- _SOURCE TEXT_:
------------------------------

2022-02-27 Thread Chris Angelico
On Mon, 28 Feb 2022 at 03:24, MRAB  wrote:
>
> On 2022-02-27 08:51, Barry Scott wrote:
> >
> >
> >> On 22 Feb 2022, at 09:30, Chris Angelico  wrote:
> >>
> >> On Tue, 22 Feb 2022 at 20:24, Frank Millman  >> > wrote:
> >>>
> >>> Hi all
> >>>
> >>> I think this should be a simple one-liner, but I cannot figure it out.
> >>>
> >>> I have a dictionary with a number of keys, where each value is a single
> >>> list -
> >>>
> >> d = {1: ['aaa', 'bbb', 'ccc'], 2: ['fff', 'ggg']}
> >>>
> >>> I want to combine all values into a single list -
> >>>
> >> ans = ['aaa', 'bbb', 'ccc', 'fff', 'ggg']
> >>>
> >>> I can do this -
> >>>
> >> a = []
> >> for v in d.values():
> >>> ...   a.extend(v)
> >>> ...
> >> a
> >>> ['aaa', 'bbb', 'ccc', 'fff', 'ggg']
> >>>
> >>> I can also do this -
> >>>
> >> from itertools import chain
> >> a = list(chain(*d.values()))
> >> a
> >>> ['aaa', 'bbb', 'ccc', 'fff', 'ggg']
> >>
> >>>
> >>> Is there a simpler way?
> >>>
> >>
> >> itertools.chain is a good option, as it scales well to arbitrary
> >> numbers of lists (and you're guaranteed to iterate over them all just
> >> once as you construct the list). But if you know that the lists aren't
> >> too large or too numerous, here's another method that works:
> >>
> > sum(d.values(), [])

------------------------------

- _USING THE INFORMATION_:
(1) In the email thread, what does Chris Angelico say itertools.chain scales well to?
(2) Extract the passage of the email thread starting at "2022-02-27 Thread Chris" and ending at "figure it out.".

- _GIVEN INFORMATION_:
------------------------------

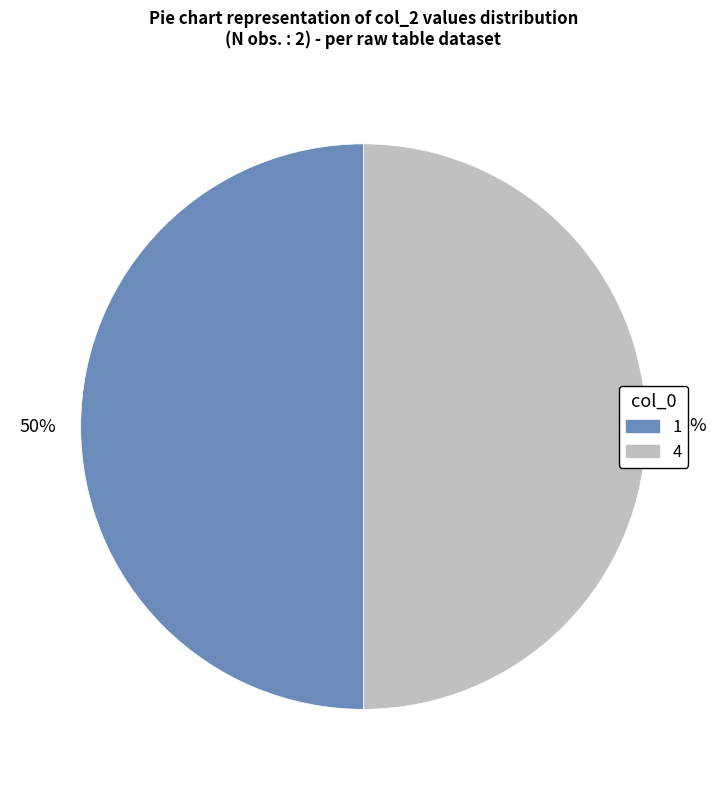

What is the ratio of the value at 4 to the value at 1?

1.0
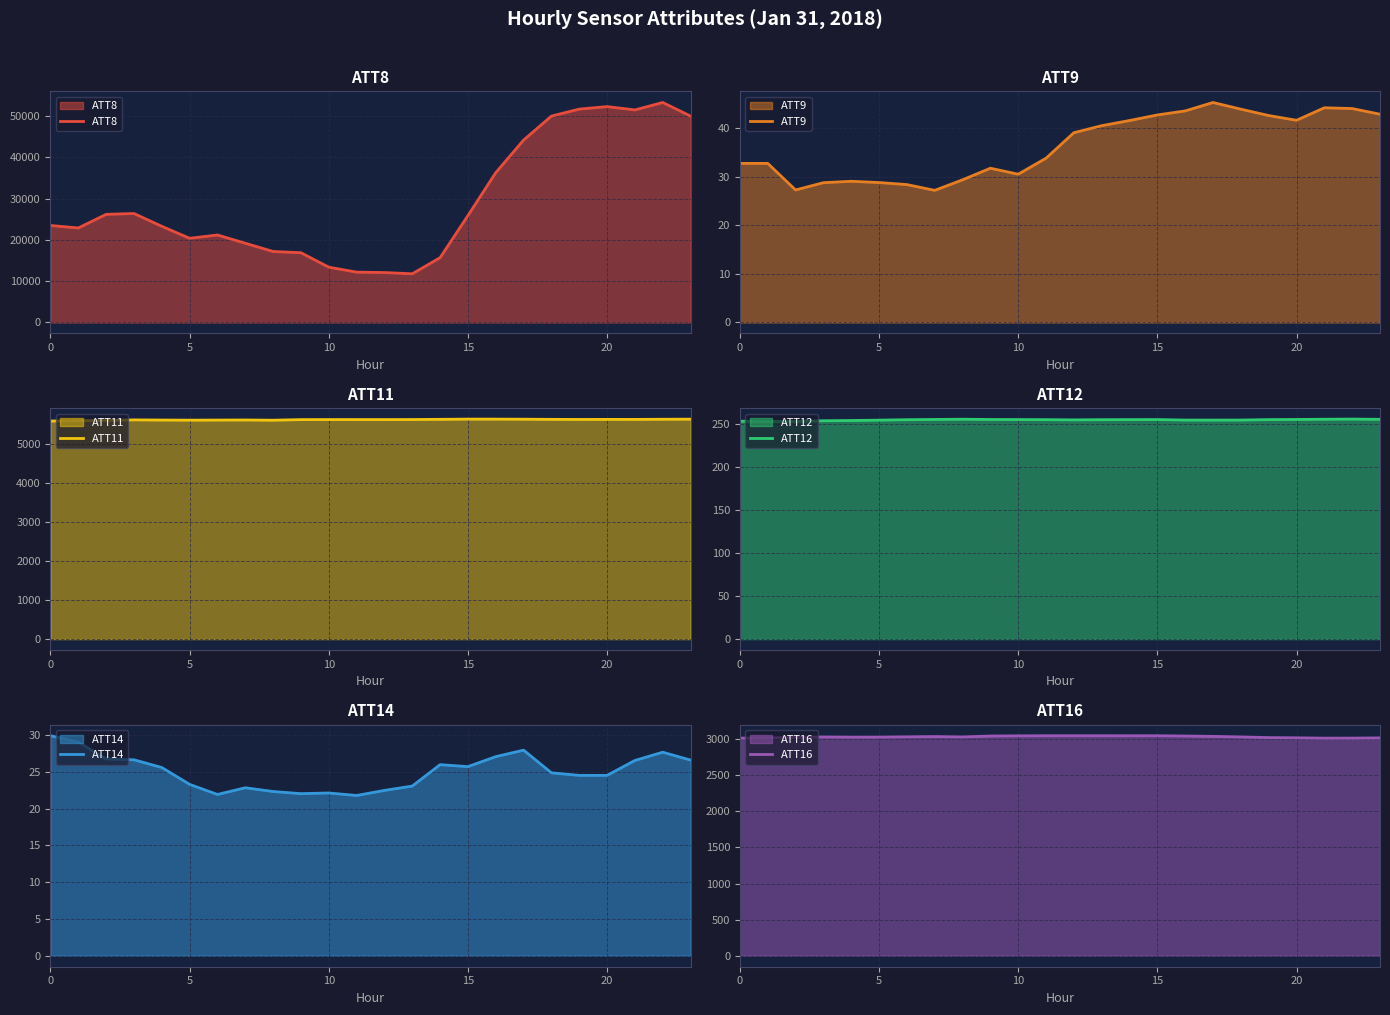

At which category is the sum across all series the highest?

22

------------------------------

- _RESPONSE LIST_:
(1) Arbitrary numbers of lists.

(2)
2022-02-27 Thread Chris Angelico
On Mon, 28 Feb 2022 at 03:24, MRAB  wrote:
>
> On 2022-02-27 08:51, Barry Scott wrote:
> >
> >
> >> On 22 Feb 2022, at 09:30, Chris Angelico  wrote:
> >>
> >> On Tue, 22 Feb 2022 at 20:24, Frank Millman  >> > wrote:
> >>>
> >>> Hi all
> >>>
> >>> I think this should be a simple one-liner, but I cannot figure it out.